▶ PAGE

He says so far the firm’s Manual Distribution Center project has been an
“immense success.” “It’s
essentially a set-up where we have a depot for our products that serves a
certain number of retail outlets within close proximity of that depot, using
very simple delivery systems like pushcarts or trolleys. It is a low-cost
approach to doing distribution; you’re not using any mechanized or motorized
means,” Egbe explains. “That limits how far you can take the product, but it
also gives you more frequent access to a set of outlets.”
Egbe
acknowledges that the centers were initially created “out of a business
necessity. We were trying to find a way to expand our distribution footprint,
and to include some of the local entrepreneurs in how we expanded our
distribution. And by doing so we were able to increase the availability of our
products in the retail outlets.”
He says that as Coke implemented the project on a larger
scale, it began to realize that it held the potential of “benefits that fit
well with the economic development and poverty reduction agenda of the United
Nations Millennium Development Goals (MDGs). And that’s how we figured out that
this is a tested model that works and meets our business needs but in that
process helps other people get going in terms of entrepreneurship and creating
income for themselves.”
In September 2000, 189 nations adopted and signed the
Millennium Declaration, setting the primary goal of making the world a better
place, including the target of eradicating extreme poverty and hunger by 2015.
In
identifying potential sites for the Manual Distribution Centers, says Egbe, the
company investigates areas that have “enough of a concentration of retail
outlets” that would enable individually operated centers to function at a
profit.
“Once
that is done, then the company goes out to identify potential entrepreneurs who
are willing and able to run this new business that’s going to be established to
service these outlets.”
Coke interviews candidates, assessing their levels of
business experience and their access to capital. Successful candidates are then
assisted with more capital and securing lease agreements for business premises.
“From
there on we have a well-tested model that helps these entrepreneurs figure out
stock they need to have, how much cash flow they need to have to maintain the
business, what are the working capital requirements, and how they can recruit
some laborers to help in the delivery of products,” Egbe says.
He
says there’s also a lot of work involved in “getting the business established and
then ongoing monitoring and support of the business once it’s established” but
that the eventual result is thousands of people pushing carts, trolleys and
other manual means of transport laden with soft drinks all over rural and urban
Africa.
“(The
Manual Distribution Centers are) spreading all over. In West Africa, you see
them in Ivory Coast, Ghana and Senegal.”
Egbe says the centers are ubiquitous in East Africa, with
the greatest concentration in Ethiopia, but that the model is being adopted across
the continent “to service the needs of the local markets in having a low-cost
distribution model…. You also have large numbers in Uganda, Tanzania and Kenya.

▶ DATASET
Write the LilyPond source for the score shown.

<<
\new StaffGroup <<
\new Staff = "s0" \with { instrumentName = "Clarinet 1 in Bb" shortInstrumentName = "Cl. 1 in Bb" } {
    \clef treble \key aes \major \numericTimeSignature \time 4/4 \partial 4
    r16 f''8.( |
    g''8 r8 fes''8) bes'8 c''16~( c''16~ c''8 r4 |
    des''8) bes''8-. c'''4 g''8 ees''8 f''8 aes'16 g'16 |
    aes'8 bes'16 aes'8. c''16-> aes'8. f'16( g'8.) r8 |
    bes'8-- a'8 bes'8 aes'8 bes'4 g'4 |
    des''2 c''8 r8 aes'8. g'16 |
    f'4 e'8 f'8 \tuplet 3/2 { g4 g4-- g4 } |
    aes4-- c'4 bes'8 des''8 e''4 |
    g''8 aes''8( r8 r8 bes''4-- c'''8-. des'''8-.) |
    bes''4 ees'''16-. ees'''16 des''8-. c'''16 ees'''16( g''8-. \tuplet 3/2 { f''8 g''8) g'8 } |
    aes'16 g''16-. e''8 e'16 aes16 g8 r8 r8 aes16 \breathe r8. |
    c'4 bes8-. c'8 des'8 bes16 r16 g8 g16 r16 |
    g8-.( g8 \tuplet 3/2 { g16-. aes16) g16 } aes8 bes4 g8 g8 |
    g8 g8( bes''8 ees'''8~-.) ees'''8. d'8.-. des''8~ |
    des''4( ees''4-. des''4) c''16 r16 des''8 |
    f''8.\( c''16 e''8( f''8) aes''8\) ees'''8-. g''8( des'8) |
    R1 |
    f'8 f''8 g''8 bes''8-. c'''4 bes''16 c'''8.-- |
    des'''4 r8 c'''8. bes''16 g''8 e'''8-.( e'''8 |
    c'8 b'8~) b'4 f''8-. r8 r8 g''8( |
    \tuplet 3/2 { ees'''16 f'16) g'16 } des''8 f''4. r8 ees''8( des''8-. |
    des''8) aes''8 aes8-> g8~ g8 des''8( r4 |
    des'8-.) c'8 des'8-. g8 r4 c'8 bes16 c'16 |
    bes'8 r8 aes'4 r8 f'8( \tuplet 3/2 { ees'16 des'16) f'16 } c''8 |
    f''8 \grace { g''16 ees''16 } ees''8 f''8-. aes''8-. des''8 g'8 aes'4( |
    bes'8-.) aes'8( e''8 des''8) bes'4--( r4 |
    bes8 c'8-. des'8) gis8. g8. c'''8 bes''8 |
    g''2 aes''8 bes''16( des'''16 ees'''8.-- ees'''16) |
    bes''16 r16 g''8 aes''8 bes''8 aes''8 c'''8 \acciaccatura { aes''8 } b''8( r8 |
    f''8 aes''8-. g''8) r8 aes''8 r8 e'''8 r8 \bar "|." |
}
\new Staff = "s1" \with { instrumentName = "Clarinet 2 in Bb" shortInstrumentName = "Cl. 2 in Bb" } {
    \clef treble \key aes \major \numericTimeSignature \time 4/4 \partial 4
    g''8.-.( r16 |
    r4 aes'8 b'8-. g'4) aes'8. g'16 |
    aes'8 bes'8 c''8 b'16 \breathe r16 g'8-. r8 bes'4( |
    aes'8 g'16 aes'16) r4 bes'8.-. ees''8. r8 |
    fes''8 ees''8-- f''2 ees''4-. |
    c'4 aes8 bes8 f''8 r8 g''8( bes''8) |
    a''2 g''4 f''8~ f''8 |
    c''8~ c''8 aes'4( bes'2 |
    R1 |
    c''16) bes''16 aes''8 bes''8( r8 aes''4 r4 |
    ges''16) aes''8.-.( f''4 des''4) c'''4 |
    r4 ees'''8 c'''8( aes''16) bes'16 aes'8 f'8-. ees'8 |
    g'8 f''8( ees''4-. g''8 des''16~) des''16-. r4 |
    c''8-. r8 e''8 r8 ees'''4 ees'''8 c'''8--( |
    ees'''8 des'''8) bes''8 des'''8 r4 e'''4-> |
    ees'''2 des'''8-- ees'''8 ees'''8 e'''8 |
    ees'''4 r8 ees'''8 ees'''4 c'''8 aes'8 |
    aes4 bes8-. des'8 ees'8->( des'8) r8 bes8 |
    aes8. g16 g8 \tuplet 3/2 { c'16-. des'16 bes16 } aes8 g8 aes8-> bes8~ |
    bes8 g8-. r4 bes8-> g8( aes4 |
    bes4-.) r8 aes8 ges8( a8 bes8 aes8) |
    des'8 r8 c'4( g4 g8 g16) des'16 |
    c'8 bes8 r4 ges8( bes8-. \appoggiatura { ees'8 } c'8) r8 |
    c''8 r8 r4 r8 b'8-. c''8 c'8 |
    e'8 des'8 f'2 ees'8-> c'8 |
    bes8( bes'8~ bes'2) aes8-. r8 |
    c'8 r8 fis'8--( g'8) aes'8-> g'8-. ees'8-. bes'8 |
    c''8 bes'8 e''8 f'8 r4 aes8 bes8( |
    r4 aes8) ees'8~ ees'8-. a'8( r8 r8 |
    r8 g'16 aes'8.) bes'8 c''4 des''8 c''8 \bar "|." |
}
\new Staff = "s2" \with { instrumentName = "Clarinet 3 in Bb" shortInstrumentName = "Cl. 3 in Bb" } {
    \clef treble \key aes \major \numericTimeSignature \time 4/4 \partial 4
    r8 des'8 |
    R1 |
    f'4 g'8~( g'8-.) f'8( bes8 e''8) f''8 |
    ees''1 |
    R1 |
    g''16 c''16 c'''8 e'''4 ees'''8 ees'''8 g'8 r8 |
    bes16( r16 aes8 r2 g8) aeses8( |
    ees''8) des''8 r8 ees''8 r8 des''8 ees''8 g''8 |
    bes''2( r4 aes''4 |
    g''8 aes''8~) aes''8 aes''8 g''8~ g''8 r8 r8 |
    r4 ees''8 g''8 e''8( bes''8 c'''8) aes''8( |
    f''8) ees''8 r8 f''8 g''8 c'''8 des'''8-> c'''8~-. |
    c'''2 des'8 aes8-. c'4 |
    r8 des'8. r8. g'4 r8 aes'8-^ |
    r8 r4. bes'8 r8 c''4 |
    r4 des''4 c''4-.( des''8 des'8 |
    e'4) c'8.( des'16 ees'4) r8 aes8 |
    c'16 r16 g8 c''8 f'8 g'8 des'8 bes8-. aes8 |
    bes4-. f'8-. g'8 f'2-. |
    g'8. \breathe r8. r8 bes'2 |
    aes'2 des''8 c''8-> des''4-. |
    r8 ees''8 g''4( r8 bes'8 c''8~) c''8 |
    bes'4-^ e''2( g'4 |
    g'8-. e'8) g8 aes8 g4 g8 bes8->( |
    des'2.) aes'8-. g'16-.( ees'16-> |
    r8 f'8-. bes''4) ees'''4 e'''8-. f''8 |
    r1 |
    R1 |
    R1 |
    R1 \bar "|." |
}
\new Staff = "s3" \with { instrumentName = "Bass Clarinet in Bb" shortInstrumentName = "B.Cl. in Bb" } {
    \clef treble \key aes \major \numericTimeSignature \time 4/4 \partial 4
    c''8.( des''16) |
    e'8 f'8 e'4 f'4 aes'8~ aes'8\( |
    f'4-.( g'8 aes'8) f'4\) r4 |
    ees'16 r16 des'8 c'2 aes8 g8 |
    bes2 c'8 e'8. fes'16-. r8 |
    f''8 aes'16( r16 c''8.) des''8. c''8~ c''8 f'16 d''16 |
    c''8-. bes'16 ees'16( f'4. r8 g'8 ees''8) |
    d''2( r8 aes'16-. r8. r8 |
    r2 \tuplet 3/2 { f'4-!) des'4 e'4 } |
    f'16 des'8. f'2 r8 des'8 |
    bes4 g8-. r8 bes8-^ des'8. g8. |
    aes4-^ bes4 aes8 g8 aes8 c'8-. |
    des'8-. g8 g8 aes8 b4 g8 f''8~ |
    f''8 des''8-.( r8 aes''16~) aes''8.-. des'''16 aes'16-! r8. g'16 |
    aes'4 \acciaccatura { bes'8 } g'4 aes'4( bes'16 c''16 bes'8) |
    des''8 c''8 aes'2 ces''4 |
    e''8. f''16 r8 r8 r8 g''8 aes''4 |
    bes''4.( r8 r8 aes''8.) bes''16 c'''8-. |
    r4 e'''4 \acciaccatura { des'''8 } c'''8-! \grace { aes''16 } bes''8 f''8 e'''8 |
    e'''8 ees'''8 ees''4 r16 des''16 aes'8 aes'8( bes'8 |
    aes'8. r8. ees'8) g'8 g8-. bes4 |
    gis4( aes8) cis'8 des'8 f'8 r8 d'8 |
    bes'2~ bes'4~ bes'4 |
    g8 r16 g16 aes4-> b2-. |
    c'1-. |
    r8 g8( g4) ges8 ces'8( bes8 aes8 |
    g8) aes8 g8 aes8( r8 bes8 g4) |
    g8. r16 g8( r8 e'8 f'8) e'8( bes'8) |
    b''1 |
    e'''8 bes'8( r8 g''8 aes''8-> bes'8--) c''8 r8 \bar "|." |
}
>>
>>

▶ OBJECTIVE 1
Summarize the passage above on Coke's Manual Distribution Centers in two sentences.
▶ OBJECTIVE 2
According to the passage on Coke's Manual Distribution Centers, which country has the greatest concentration of the centers in East Africa?
▶ OBJECTIVE 3
Carry on the passage about Coke's Manual Distribution Centers from the point where it stops.

▶ REPLY 1
Coke's Manual Distribution Centers are depots that supply nearby retail outlets by pushcart or trolley, a low-cost approach that Egbe says began out of business necessity and that also helps local entrepreneurs earn income, in line with the UN Millennium Development Goals. The company chooses areas with enough retail outlets for a center to be profitable, then selects entrepreneurs and helps them with capital and leases, and the centers have spread across West and East Africa, with the greatest concentration in Ethiopia.

▶ REPLY 2
Ethiopia.

▶ REPLY 3
You start seeing them now in Nigeria, in (the capital), Lagos. You see
varieties of these Manual Distribution Centers in South Africa, parts of the
southern tip of the continent like Mozambique, Zambia; you see some of them in
Angola.”
Egbe
reveals that “surprisingly enough,” the people managing the centers are mostly
first-time entrepreneurs. And many are women.
“A
good example is Tanzania, where you would have about a third of these
entrepreneurs that are female, they’re women who are getting into business for
the first time. You have another third where it’s husband and wife that go into
this business, usually run by the wife. So in Tanzania, two thirds of these
Manual Distribution Centers will be run by women.”
But Egbe says his company usually insists that its center
managers possess at least “basic levels of education” to enable them to “keep
the accounts, manage the inventory, and be able to reconcile their books at the
end of the month…. The rest of the training will be delivered by the Coke
system.”
The firm is also usually “quite strict” in choosing people
who don’t have “other big business interests.” Egbe says for the centers to be
effective, the entrepreneurs have to be dedicated. They have to “focus on these
businesses, to be involved on a day-to-day basis. They cannot start this and
then hand it over to a friend or cousin to run; they have to be really involved
in the business to make it successful.”
He maintains that if Coke is able to replicate the Manual
Distribution Center concept in more places in Africa, it’s going to make a big
difference in hundreds of thousands - and perhaps millions - of lives, and
“make a real dent” in poverty on the continent.
“We are committed to scaling up this
initiative,” he says. “As part of our contribution
to meeting the MDGs, by 2010
we want to create between 1,300 and 2,000 new centers, create between 5,300 and
8,400 new jobs and generate new revenue of between $320 million and $520
million in local economies.”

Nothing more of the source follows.